A GOOD DAY TO DIE HARD Movie Review
This is not the review that I wanted to write. Like so many others, I grew up loving the Die Hard movies. I was cautiously optimistic when Live Free or Die Hard was released, and I left the theater pleasantly surprised. When A Good Day To Die Hard was announced, I was worried. But like many of you have and will do, I sucked it up, gave the theater my money, and braced myself for what was probably going to be a huge disappointment. To say that this movie was a disappointment would be a compliment. The film, if you can even call it one, is an abomination that should not be included in any future “own all the Die Hard movies on Sony’s new 4-d Green-Ray!” Brace yourself Die Hard fans, this won’t be pretty.
The first place I look at with this movie is the script, or should I say, lack there of. The movie has absolutely no rhythm to it. The dialogue makes little sense, and every so often, it honestly look like John McClane Sr. (Bruce Willis), and Jack McClane (Jai Courtney) were awkwardly making stuff up on the run. There was a constant thread of “alright let’s go get these guys!” or “times to kill some bad guys!” that literally made me squirm in my seat.
The action means nothing in the movie. In so many classic Die Hard scenes, the gun fights are innovative, with music that matches it perfectly, making for an incredibly entertaining scene. In A Good Day to Die Hard, the action scenes consist of a poorly shot car chase scene that pales in comparison to anything done in the Bourne franchise. The explosions and gun shots merely serve to move the story along, though there really isn’t any story. We know McClaine is in Russia to get his son, but when they are thrown into danger, it is never really explained why.
And the villain Oh man. This is the thing that upsets me most about this garbage on a screen. In past Die Hard movies, a memorable villain was always one of the key points. Of course, there’s the memorable original bad guy: Alan Rickman as Hans Gruber. You bring back his on screen brother with Simon Gruber, played by Jeremy Irons. I even liked Timothy Olyphant as the new age villain in Live Free or Die Hard.

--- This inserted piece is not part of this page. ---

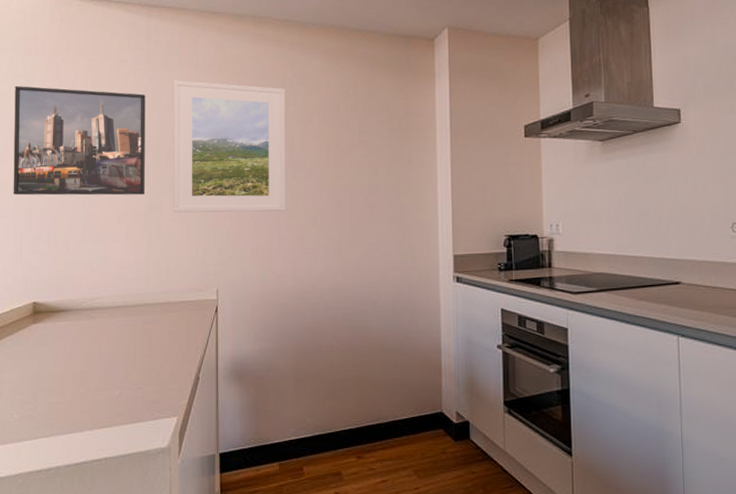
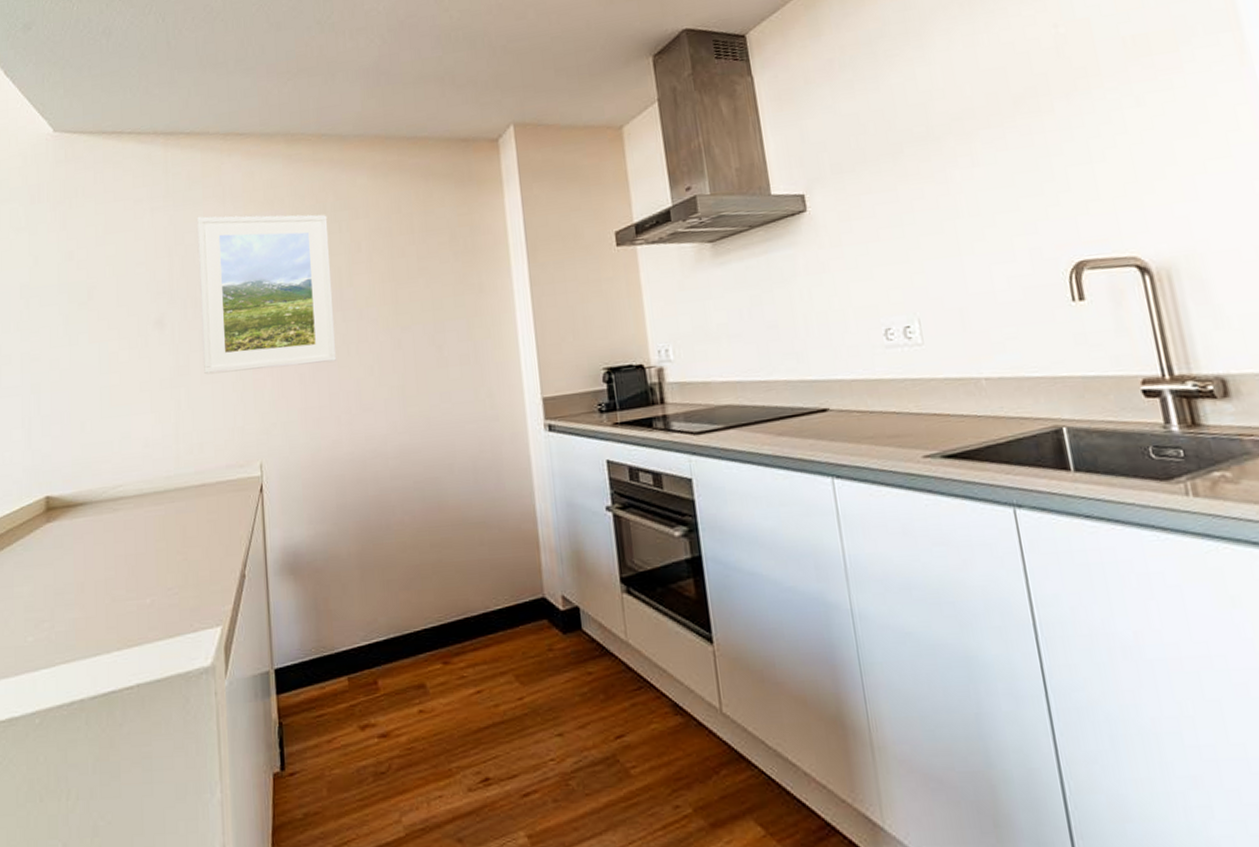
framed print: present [13,85,145,196] -> none [17,236,170,369]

The villain in this abomination is Komarov (Sebastian Koch). Sound intimidating? He’s not. In fact, I had to look the character’s name up on IMDB, as I had no idea what it was 20 seconds after the movie. It is never clear what their goal is. Of course they are looking for treasure, but unlike in any other Die Hard movies, there is no sense of threat to the outer world at any time. The story is mindnumbingly simple, boring, and poorly executed. Bad guy wants something. Good guy stops him. What’s funny is those simple sentences sound identical to half the dialogue in the movie.
This movie tries so hard to remind you that you are actually watching a movie with John McClane in it. His name is dropped so often, it’s sad. The fact that this trash will go down even in the same sentence as it’s predassors is literally disheartening. Please stop this franchise before you drive it through eighteen more stories of crap. Don’t waste your time or money with this movie.